**Goal of the exercise:**
Continue the forum exchange on whether US politicians' statements about Israel are mere talk, picking up right after its final sentence.

**Passage to read:**
"""

Mere talk is not "imposing" anything.

The politcians in power in the US are just using talkie-talk to try to hold off potential problems with a significant portion of their natural voters' outright abhorring Genocide and thus being unwilling to vote them back into power in the upcoming elections due to their support for those activelly comitting one.

Talk is the cheapest way there is to project an impression one way whilst continuing to act in exactly the opposite way.

[–] [email protected] 5 points 1 year ago (1 children)

Is it “mere talk” when Biden says US support for Israel is unconditional? No, we can and should criticize him for that because those words encourage Israel to act without restraint. But, conversely, when the US signals that they will not support actions like forced relocation, we should also see that as a corrective, not “mere talk”.

To your point, in IR theory, there also exists phenomena such as the paradox of empty promises, where making unfulfilled promises can worsen human rights. But that claim is more nuanced: the problem occurs when promises are empty. That doesn’t mean all promises are empty or promising doesn’t matter. Public declarations are a necessary step (but insufficient on their own) to justify further action.

[–] [email protected] 2 points 1 year ago* (last edited 1 year ago) (1 children)

Your oversimplified what I wrote and then from that highly reductive take you built an overcomplicated argument.

If certain statements are reliably not followed by action that further the state objectives then "they're all talk", if they are reliably followed by such action then they're not.

Whilst statements by themselves can logically neither be accepted as trully meant nor dismissed as "just talk" in the absence of any track record at all (i.e. first time your hear such things from such people) because there has not yet been time to observe if they're followed by action or inaction leading to a conclusion about the statements being meant or "just talk", when there is a track record one can most certainly extrapolate the likelihood of such statements now being meant or "just talk" if in the past such actors reliably followed such statements with action or inaction.

"""

**Supplied material:**
"""

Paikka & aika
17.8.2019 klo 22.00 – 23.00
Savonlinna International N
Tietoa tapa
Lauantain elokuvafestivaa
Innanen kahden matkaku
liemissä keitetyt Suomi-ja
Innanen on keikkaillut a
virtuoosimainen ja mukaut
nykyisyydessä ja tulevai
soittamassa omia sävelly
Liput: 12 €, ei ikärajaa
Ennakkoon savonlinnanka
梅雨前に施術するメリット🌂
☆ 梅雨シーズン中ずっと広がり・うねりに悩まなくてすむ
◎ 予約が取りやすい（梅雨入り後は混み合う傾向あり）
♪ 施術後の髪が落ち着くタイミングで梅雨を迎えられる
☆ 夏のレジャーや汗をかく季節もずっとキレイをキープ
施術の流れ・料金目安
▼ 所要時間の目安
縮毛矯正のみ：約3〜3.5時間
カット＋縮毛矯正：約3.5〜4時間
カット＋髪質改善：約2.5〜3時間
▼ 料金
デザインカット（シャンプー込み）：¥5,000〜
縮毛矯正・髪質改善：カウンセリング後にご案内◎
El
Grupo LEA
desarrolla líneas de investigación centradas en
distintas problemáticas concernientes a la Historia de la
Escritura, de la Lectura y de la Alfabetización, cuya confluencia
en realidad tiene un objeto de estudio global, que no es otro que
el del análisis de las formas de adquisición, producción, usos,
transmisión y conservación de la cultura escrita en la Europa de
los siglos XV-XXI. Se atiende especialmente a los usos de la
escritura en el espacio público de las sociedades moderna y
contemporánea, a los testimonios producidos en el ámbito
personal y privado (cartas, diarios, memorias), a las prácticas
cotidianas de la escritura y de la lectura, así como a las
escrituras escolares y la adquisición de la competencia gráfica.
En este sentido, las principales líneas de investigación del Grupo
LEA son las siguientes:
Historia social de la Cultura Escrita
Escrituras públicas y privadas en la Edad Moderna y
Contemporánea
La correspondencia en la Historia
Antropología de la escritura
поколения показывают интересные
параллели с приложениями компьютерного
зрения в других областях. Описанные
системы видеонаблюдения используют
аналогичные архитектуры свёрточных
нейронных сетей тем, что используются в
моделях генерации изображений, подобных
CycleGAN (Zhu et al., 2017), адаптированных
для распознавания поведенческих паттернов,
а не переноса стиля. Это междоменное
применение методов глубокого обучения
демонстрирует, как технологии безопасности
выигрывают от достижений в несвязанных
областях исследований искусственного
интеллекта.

"""

**Expected output:**
As it so happen, US Administrations, Democrat and Republican, including those were Biden was, invariably followed statements were they claimed they were going to make Israel do or not do something, with no effective action towards their state objectives or even with actions which were counter those objectives.

In fact the there not being a 2 state solution in Palestine even though various US Adminidtrations claimed to favour it is exactly because NOT ONCE has any of those Administrations acted to punish the Israeli Government for their actions against the Oslo Agreements, quite the contrary: Israel has kept being supported economically and military all the while it acted against the wished stated by the various US Administrations.

It is thus entirelly logical to expect that statements from the US Administration about imposing anything on Israel are "just talk", and totally illogical to ignore the track record of decades of "stating one objective and the acting in opposition to it" by the US with regards to Israel.

[–] [email protected] 2 points 1 year ago

Nowhere in your first comment do you make anything like the argument in your second comment. You say that my summary is reductive and that I built an “over complicated argument” by talking about broken promises. But then you essentially argue that this will be a broken promise!

Your second argument is more reasonable, and not at all over complicated, which is why I anticipated it. The problem with your fatalist take is that “mere talk” precedes, not only broken promises, but also fulfilled promises. Honestly, if your cynical take is right, then there’s no reason to expect anything from any party ever. Cynicism is depressingly fashionable on the left.